▶ Record set

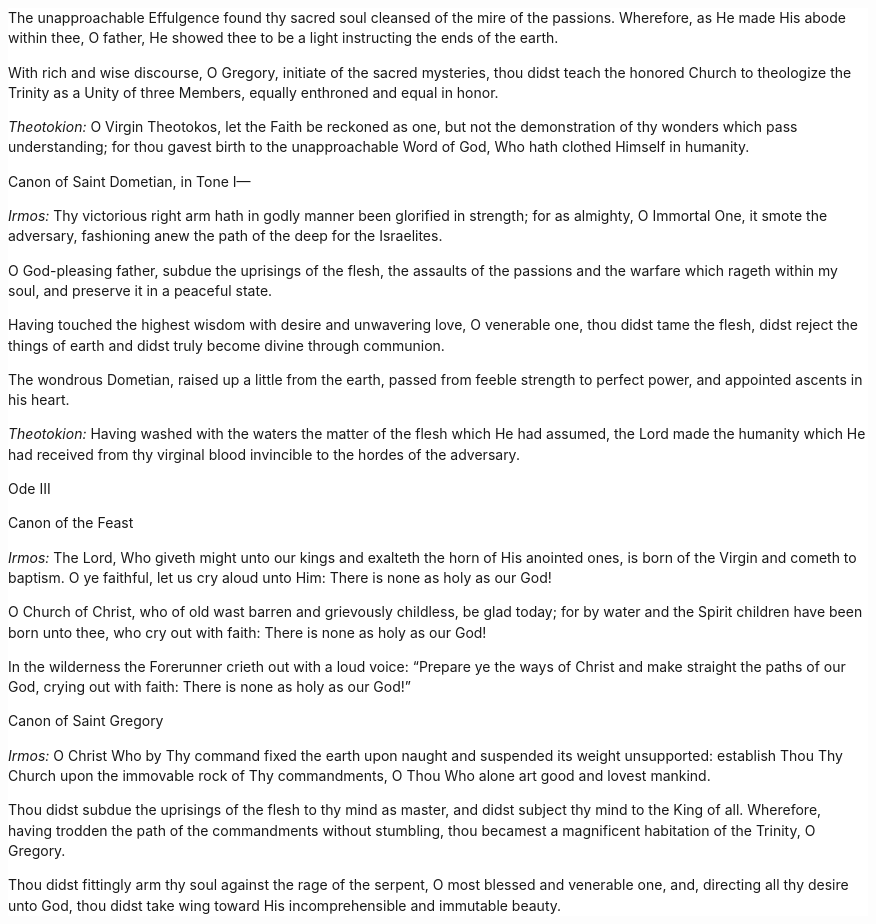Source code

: The unapproachable Effulgence found thy sacred soul cleansed of the mire of the passions. Wherefore, as He made His abode within thee, O father, He showed thee to be a light instructing the ends of the earth.

With rich and wise discourse, O Gregory, initiate of the sacred mysteries, thou didst teach the honored Church to theologize the Trinity as a Unity of three Members, equally enthroned and equal in honor.

*Theotokion:* O Virgin Theotokos, let the Faith be reckoned as one, but not the demonstration of thy wonders which pass understanding; for thou gavest birth to the unapproachable Word of God, Who hath clothed Himself in humanity.

Canon of Saint Dometian, in Tone I—

*Irmos:* Thy victorious right arm hath in godly manner been glorified in strength; for as almighty, O Immortal One, it smote the adversary, fashioning anew the path of the deep for the Israelites.

O God-pleasing father, subdue the uprisings of the flesh, the assaults of the passions and the warfare which rageth within my soul, and preserve it in a peaceful state.

Having touched the highest wisdom with desire and unwavering love, O venerable one, thou didst tame the flesh, didst reject the things of earth and didst truly become divine through communion.

The wondrous Dometian, raised up a little from the earth, passed from feeble strength to perfect power, and appointed ascents in his heart.

*Theotokion:* Having washed with the waters the matter of the flesh which He had assumed, the Lord made the humanity which He had received from thy virginal blood invincible to the hordes of the adversary.

Ode III

Canon of the Feast

*Irmos:* The Lord, Who giveth might unto our kings and exalteth the horn of His anointed ones, is born of the Virgin and cometh to baptism. O ye faithful, let us cry aloud unto Him: There is none as holy as our God!

O Church of Christ, who of old wast barren and grievously childless, be glad today; for by water and the Spirit children have been born unto thee, who cry out with faith: There is none as holy as our God!

In the wilderness the Forerunner crieth out with a loud voice: “Prepare ye the ways of Christ and make straight the paths of our God, crying out with faith: There is none as holy as our God!”

Canon of Saint Gregory

*Irmos:* O Christ Who by Thy command fixed the earth upon naught and suspended its weight unsupported: establish Thou Thy Church upon the immovable rock of Thy commandments, O Thou Who alone art good and lovest mankind.

Thou didst subdue the uprisings of the flesh to thy mind as master, and didst subject thy mind to the King of all. Wherefore, having trodden the path of the commandments without stumbling, thou becamest a magnificent habitation of the Trinity, O Gregory.

Thou didst fittingly arm thy soul against the rage of the serpent, O most blessed and venerable one, and, directing all thy desire unto God, thou didst take wing toward His incomprehensible and immutable beauty.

▶ Work item
Please output the text of every item above word for word, leaving out the pictures.

▶ Exercise output
Source code

: The unapproachable Effulgence found thy sacred soul cleansed of the mire of the passions. Wherefore, as He made His abode within thee, O father, He showed thee to be a light instructing the ends of the earth.

With rich and wise discourse, O Gregory, initiate of the sacred mysteries, thou didst teach the honored Church to theologize the Trinity as a Unity of three Members, equally enthroned and equal in honor.

*Theotokion:* O Virgin Theotokos, let the Faith be reckoned as one, but not the demonstration of thy wonders which pass understanding; for thou gavest birth to the unapproachable Word of God, Who hath clothed Himself in humanity.

Canon of Saint Dometian, in Tone I—

*Irmos:* Thy victorious right arm hath in godly manner been glorified in strength; for as almighty, O Immortal One, it smote the adversary, fashioning anew the path of the deep for the Israelites.

O God-pleasing father, subdue the uprisings of the flesh, the assaults of the passions and the warfare which rageth within my soul, and preserve it in a peaceful state.

Having touched the highest wisdom with desire and unwavering love, O venerable one, thou didst tame the flesh, didst reject the things of earth and didst truly become divine through communion.

The wondrous Dometian, raised up a little from the earth, passed from feeble strength to perfect power, and appointed ascents in his heart.

*Theotokion:* Having washed with the waters the matter of the flesh which He had assumed, the Lord made the humanity which He had received from thy virginal blood invincible to the hordes of the adversary.

Ode III

Canon of the Feast

*Irmos:* The Lord, Who giveth might unto our kings and exalteth the horn of His anointed ones, is born of the Virgin and cometh to baptism. O ye faithful, let us cry aloud unto Him: There is none as holy as our God!

O Church of Christ, who of old wast barren and grievously childless, be glad today; for by water and the Spirit children have been born unto thee, who cry out with faith: There is none as holy as our God!

In the wilderness the Forerunner crieth out with a loud voice: “Prepare ye the ways of Christ and make straight the paths of our God, crying out with faith: There is none as holy as our God!”

Canon of Saint Gregory

*Irmos:* O Christ Who by Thy command fixed the earth upon naught and suspended its weight unsupported: establish Thou Thy Church upon the immovable rock of Thy commandments, O Thou Who alone art good and lovest mankind.

Thou didst subdue the uprisings of the flesh to thy mind as master, and didst subject thy mind to the King of all. Wherefore, having trodden the path of the commandments without stumbling, thou becamest a magnificent habitation of the Trinity, O Gregory.

Thou didst fittingly arm thy soul against the rage of the serpent, O most blessed and venerable one, and, directing all thy desire unto God, thou didst take wing toward His incomprehensible and immutable beauty.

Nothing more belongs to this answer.